How the military mindset kills strategy
The real "Red Queen problem" and the culture of extreme obedience and hierarchy
In the wake of the Second World War, a US Navy rear admiral named J.C. Wylie wrote a book titled "Military Strategy." It is a short read, but a powerful one. His observations are sharp, and the book's a usefulness-per-word quotient is high.
One of Wylie's aims for the book was to unpack the "military mind." He wrote, "There do exist some very real military minds, both individually and collectively, and the products of those minds will sooner or later, as they have in the past, have a profound effect on our nation and on our society and its civilization."
You can imagine he meant it. In the years after 1945, it must've seemed like no minds could matter more.
How far we've fallen. As a member of the US military myself, I see the same stakes as Wylie. Unfortunately, the characteristics I'd ascribe to today's "military mindset" are extreme obedience and hierarchy-beyond-rationality. Both are strategy-killers.
Of course the military requires obedience and hierarchy. The organization is purpose-built to withstand extreme environments. One can think of the military's members and sub-organizations like individual fingers. (One's the Army, one's the Navy, and so on.) To fight well, these individual parts must band together as fingers form into a fist.
The system works because there is an established hierarchy. Everyone on that ladder agrees to subordinate themselves to those above them.
But that military mindset, that default setting, can be harmful when carried too far. Particularly if the organization is not at war, such a lean can cloud out critical thinking.
There's too many examples to raise here, but a couple will suffice. Several years ago, while teaching at West Point, a cadet walked into my classroom wearing a physical fitness uniform under a bright florescent reflective belt. I asked him why he was wearing the belt indoors. He replied that the regulation stated it was always to be worn with physical fitness attire. The regulation permitted no deviation due to location of wear. At the time, I criticized this as the "willful suspension of judgment for the sake of nonsensical bureaucratic rules." (For the record, I often run with a reflective belt when appropriate, so I see value in the right context.)
Another is more recent.
A military organization I work with has a Covid policy. If one tests positive, they work from home for several days, followed by a period of mask-wearing. A friend tested positive, then worked from home, and then tested negative for Covid twice. He shared these two negative tests with work colleagues to assuage concerns. He came back to work.

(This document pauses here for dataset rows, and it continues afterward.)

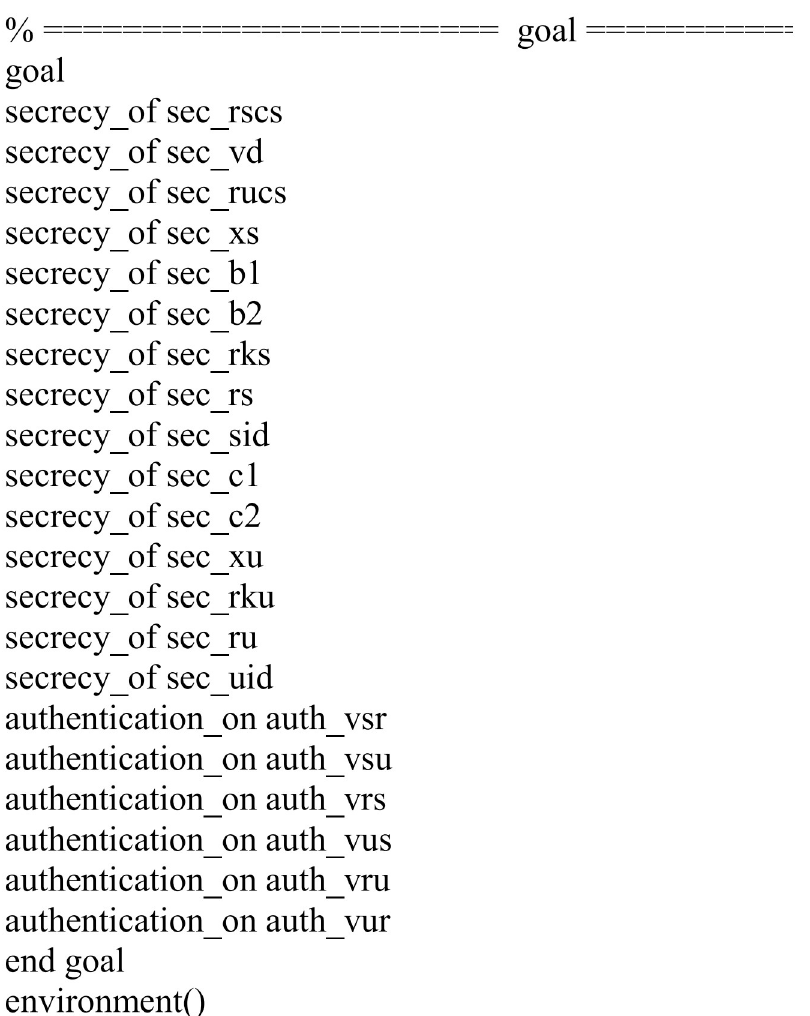
Fig 9. Role specification in HLPSL for the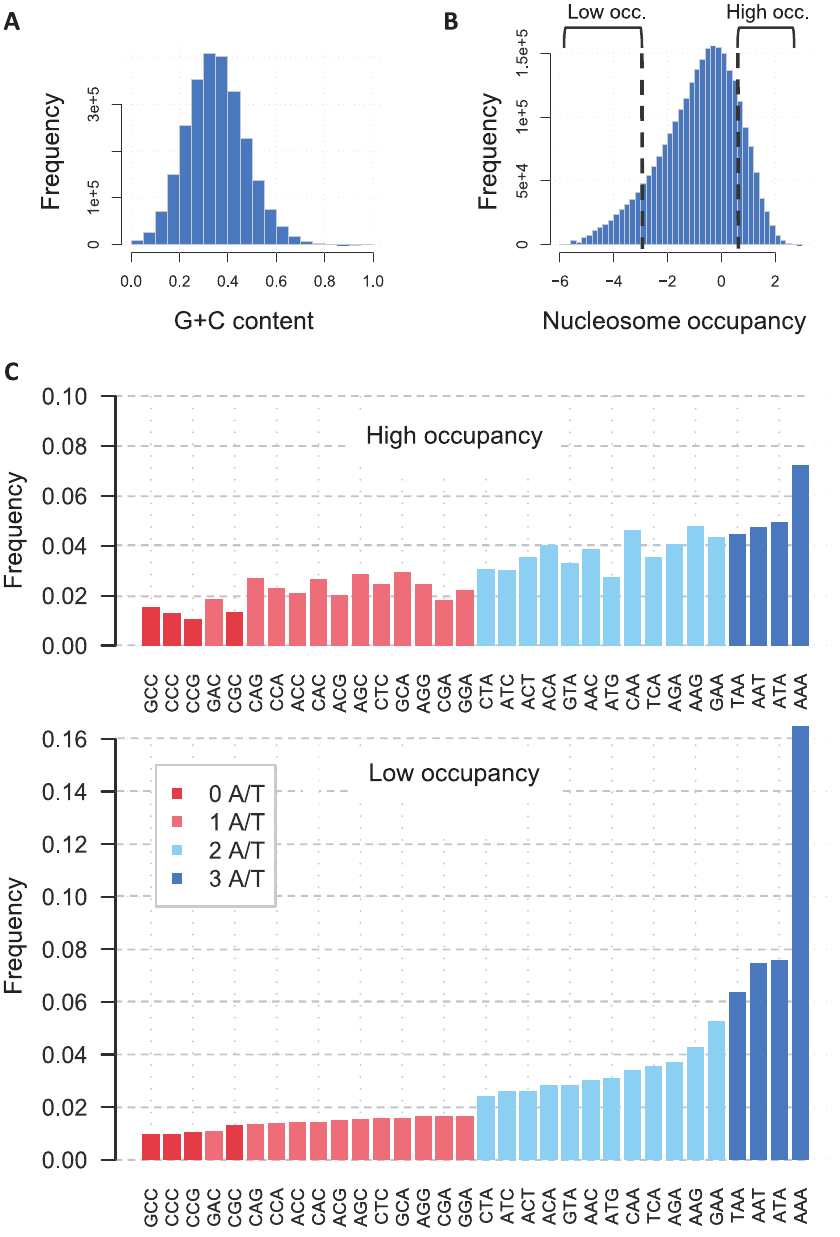
Figure 1. Yeast sequence heterogeneity is correlated with nucleosome occupancy. A) Heterogeneous local G + C content in yeast. Shown is the distribution of G + C content in small (20 bp) bins across intergenic sequences in the S. cerevisae genome (see Fig S1 for further analysis). B) Partitioning the genome into high and low occupancy sequences. Shown is the distribution of in-vivo nucleosome occupancy scores across all yeast intergenic loci (data from Kaplan et al., 2009). C) A/T trinucleotides are enriched at low occupancy loci. The frequencies of all trinucleotides in loci with high (top) and low (bottom) nucleosome occupancy are depicted. As shown before, A/T trinucleotides are in excess at low occupancy loci. Also observed is the correlation between the number of G/C nucleotides within the trinucleotide and the relative abundance of the trinucleotide in high vs low occupancy loci.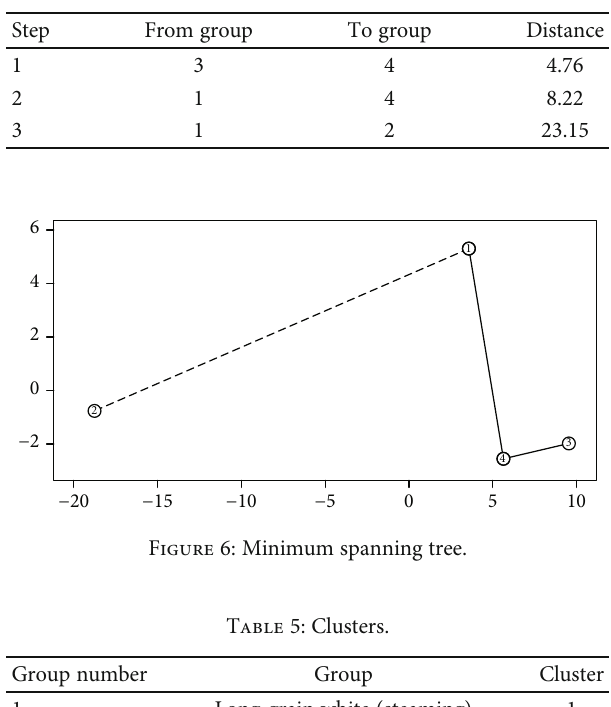
Table 4: Connections in the dendrite.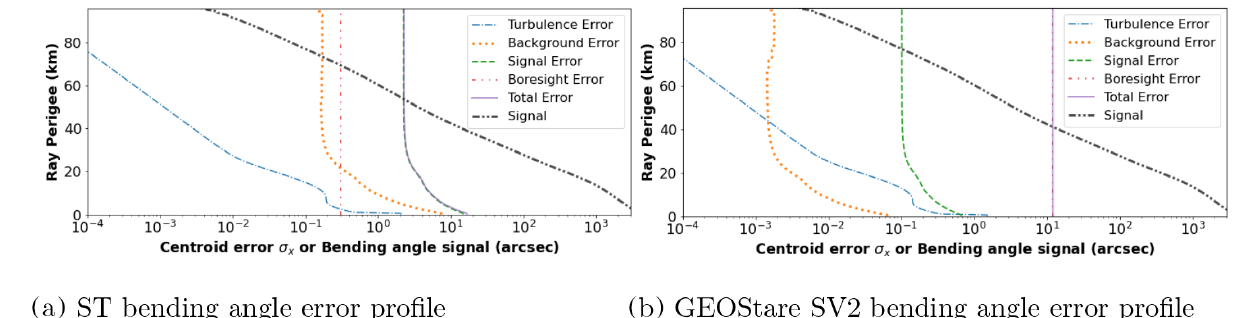
Figure 6. Bending angle error analysis for each satellite. The thick, dash–dot-dotted black line shows the expected bending angle. The blue dash-dotted, orange dotted, green dashed, and thin red dash–dot-dotted lines show the uncertainty in centroid position due to atmospheric turbulence, background signal, photon signal and centroiding, and satellite pointing, respectively. The total uncertainty in the centroid position is shown with the purple solid line.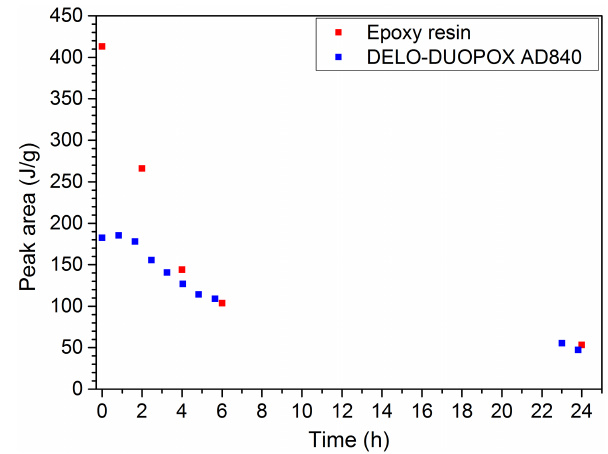
Figure 12. DSC measurement of EP resin and the 2C adhesive (DELO-DUOPOX AD840) cured for different times at room tem- perature.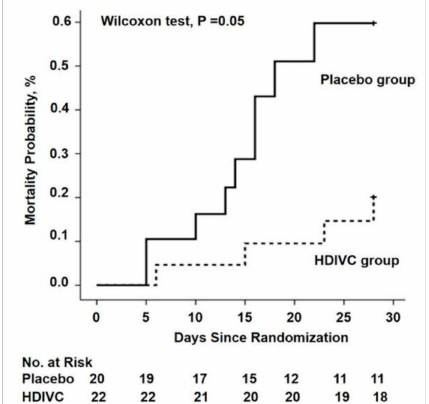
Figure 2. The 28-day mortality from randomization (day 1) to day 28 in a trial of high-dose intravenous vitamin C (HDIVC) in patients with COVID-19. Kaplan–Meier analysis was used to estimate the 28-day mortality and survival curves were compared with the Wilcoxon test ( p = 0.05) among severe COVID-19 patients (baseline SOFA score ≥ 3). Cox regression was used as multiple comparisons (HR, 0.32 (95%CI, 0.10–1.06); p = 0.06). HDIVC—high-dose intravenous vitamin C. Reproduced with permission from Zhang J. et al.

On arrival, this newly-Covid-negative friend chose not to wear a mask. Yet his work colleagues insisted he wear a mask despite knowing he'd tested negative on that very day. Their sole reason for doing so was adherence to policy. This in spite of their knowledge that he was no threat to spread the virus.
None of this suggests that all rules are bad. Some make sense. Some are important.
The problem emanates from a culture that shuts off critical thinking. The culture that suspends judgment as a matter of course. In my experience this problem worsens as one ascends higher up the organizational chain.
That's where strategists ply their trade. That's where they seek success in some endeavor, a new effort to shape the world according to an organization's wishes. In short, the world exists one way, and the strategist seeks to change it, to bend it in some better way.
The military mindset crushes this thinking. The military mindset's first priority is too often to fulfill the next-up leader's wishes. That leader, in turn, seeks to fulfill their own next-up leader's wishes. This culture permits no true criticism, direct or indirect. No genuine public disagreement, no matter how loyal. Strategy-making, then, goes without friendly critical remark. This subjects the resulting "strategy" to be tested at some future date by the next adversary.
And so critical thinking is nearly always sidelined in favor of the proximate leader's preference. While some have characterized it differently, this is the real "Red Queen problem"—if you don't fall in line, it's "off with their heads!" This is how new ideas, new strategic ideas, die. With a few bloody cuts that silence everyone.
The notable exception is wartime. The stakes are so high that exceptions get made because lives are lost. That's why the greatest military strategists are permitted to grow, develop, and get on with it in wartime.
Outside of war, though, is another story. Which is problematic because there's a solid connection between strategic performance before-war and at-war.
One hopes the military strategists out there find some way to punch through this engrained blind obedience. But likely they'll find themselves bound to fail until the next shooting war, suffocated by the stifling military mindset that simply doesn't permit true strategy-making.